Your assignment :: The reply should hold every entry exactly as written and none of the pictures.

[Hardware project source files]

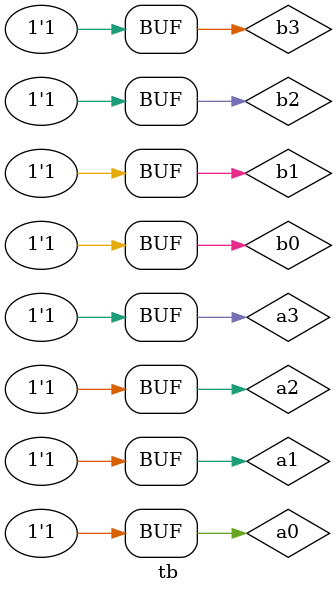
<source format=v>
`timescale 1ns / 1ps


module tb();

 reg b0, b1, b2, b3, a0, a1, a2, a3;
 wire [7:0] out;
 

 
 top test( b0, b1, b2, b3, a0, a1, a2, a3, out);
 

initial begin

    #1 b0 = 1'b0; b1 = 1'b0; b2 = 1'b0; b3 = 1'b0; a0 = 1'b0; a1 = 1'b0; a2 = 1'b0; a3 = 1'b0;
    #1 b0 = 1'b1; b1 = 1'b0; b2 = 1'b0; b3 = 1'b0; a0 = 1'b1; a1 = 1'b0; a2 = 1'b0; a3 = 1'b0;
    #1 b0 = 1'b1; b1 = 1'b0; b2 = 1'b0; b3 = 1'b0; a0 = 1'b1; a1 = 1'b1; a2 = 1'b0; a3 = 1'b0;
    #1 b0 = 1'b0; b1 = 1'b1; b2 = 1'b0; b3 = 1'b0; a0 = 1'b1; a1 = 1'b0; a2 = 1'b1; a3 = 1'b0;
    #1 b0 = 1'b1; b1 = 1'b1; b2 = 1'b0; b3 = 1'b0; a0 = 1'b0; a1 = 1'b1; a2 = 1'b1; a3 = 1'b0;
    #1 b0 = 1'b1; b1 = 1'b0; b2 = 1'b1; b3 = 1'b0; a0 = 1'b0; a1 = 1'b0; a2 = 1'b1; a3 = 1'b1;
    #1 b0 = 1'b0; b1 = 1'b1; b2 = 1'b1; b3 = 1'b0; a0 = 1'b1; a1 = 1'b0; a2 = 1'b0; a3 = 1'b1;
    #1 b0 = 1'b1; b1 = 1'b1; b2 = 1'b1; b3 = 1'b0; a0 = 1'b1; a1 = 1'b1; a2 = 1'b0; a3 = 1'b1;
    #1 b0 = 1'b1; b1 = 1'b1; b2 = 1'b1; b3 = 1'b1; a0 = 1'b1; a1 = 1'b1; a2 = 1'b1; a3 = 1'b1;

end


endmodule

</source>
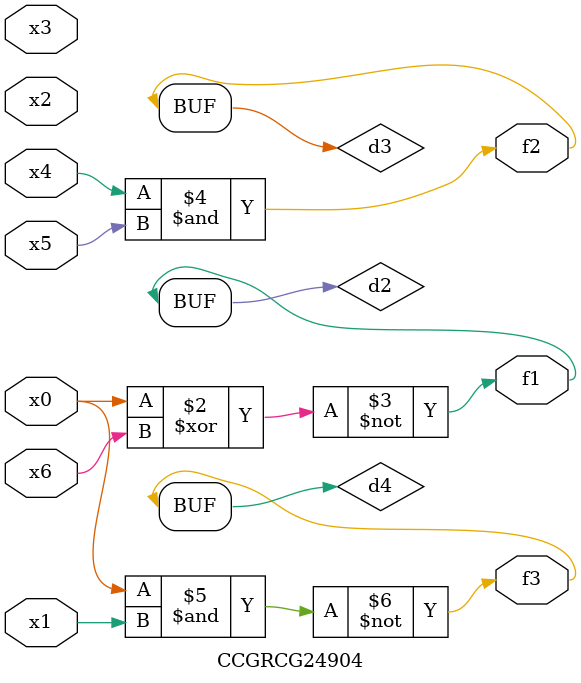
<source format=v>
module CCGRCG24904(
	input x0, x1, x2, x3, x4, x5, x6,
	output f1, f2, f3
);

	wire d1, d2, d3, d4;

	nor (d1, x0);
	xnor (d2, x0, x6);
	and (d3, x4, x5);
	nand (d4, x0, x1);
	assign f1 = d2;
	assign f2 = d3;
	assign f3 = d4;
endmodule

</source>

Worked solution ::
<source format=v>
`timescale 1ns / 1ps


module tb();

 reg b0, b1, b2, b3, a0, a1, a2, a3;
 wire [7:0] out;
 

 
 top test( b0, b1, b2, b3, a0, a1, a2, a3, out);
 

initial begin

    #1 b0 = 1'b0; b1 = 1'b0; b2 = 1'b0; b3 = 1'b0; a0 = 1'b0; a1 = 1'b0; a2 = 1'b0; a3 = 1'b0;
    #1 b0 = 1'b1; b1 = 1'b0; b2 = 1'b0; b3 = 1'b0; a0 = 1'b1; a1 = 1'b0; a2 = 1'b0; a3 = 1'b0;
    #1 b0 = 1'b1; b1 = 1'b0; b2 = 1'b0; b3 = 1'b0; a0 = 1'b1; a1 = 1'b1; a2 = 1'b0; a3 = 1'b0;
    #1 b0 = 1'b0; b1 = 1'b1; b2 = 1'b0; b3 = 1'b0; a0 = 1'b1; a1 = 1'b0; a2 = 1'b1; a3 = 1'b0;
    #1 b0 = 1'b1; b1 = 1'b1; b2 = 1'b0; b3 = 1'b0; a0 = 1'b0; a1 = 1'b1; a2 = 1'b1; a3 = 1'b0;
    #1 b0 = 1'b1; b1 = 1'b0; b2 = 1'b1; b3 = 1'b0; a0 = 1'b0; a1 = 1'b0; a2 = 1'b1; a3 = 1'b1;
    #1 b0 = 1'b0; b1 = 1'b1; b2 = 1'b1; b3 = 1'b0; a0 = 1'b1; a1 = 1'b0; a2 = 1'b0; a3 = 1'b1;
    #1 b0 = 1'b1; b1 = 1'b1; b2 = 1'b1; b3 = 1'b0; a0 = 1'b1; a1 = 1'b1; a2 = 1'b0; a3 = 1'b1;
    #1 b0 = 1'b1; b1 = 1'b1; b2 = 1'b1; b3 = 1'b1; a0 = 1'b1; a1 = 1'b1; a2 = 1'b1; a3 = 1'b1;

end


endmodule

</source>
<source format=v>
module CCGRCG24904(
	input x0, x1, x2, x3, x4, x5, x6,
	output f1, f2, f3
);

	wire d1, d2, d3, d4;

	nor (d1, x0);
	xnor (d2, x0, x6);
	and (d3, x4, x5);
	nand (d4, x0, x1);
	assign f1 = d2;
	assign f2 = d3;
	assign f3 = d4;
endmodule

</source>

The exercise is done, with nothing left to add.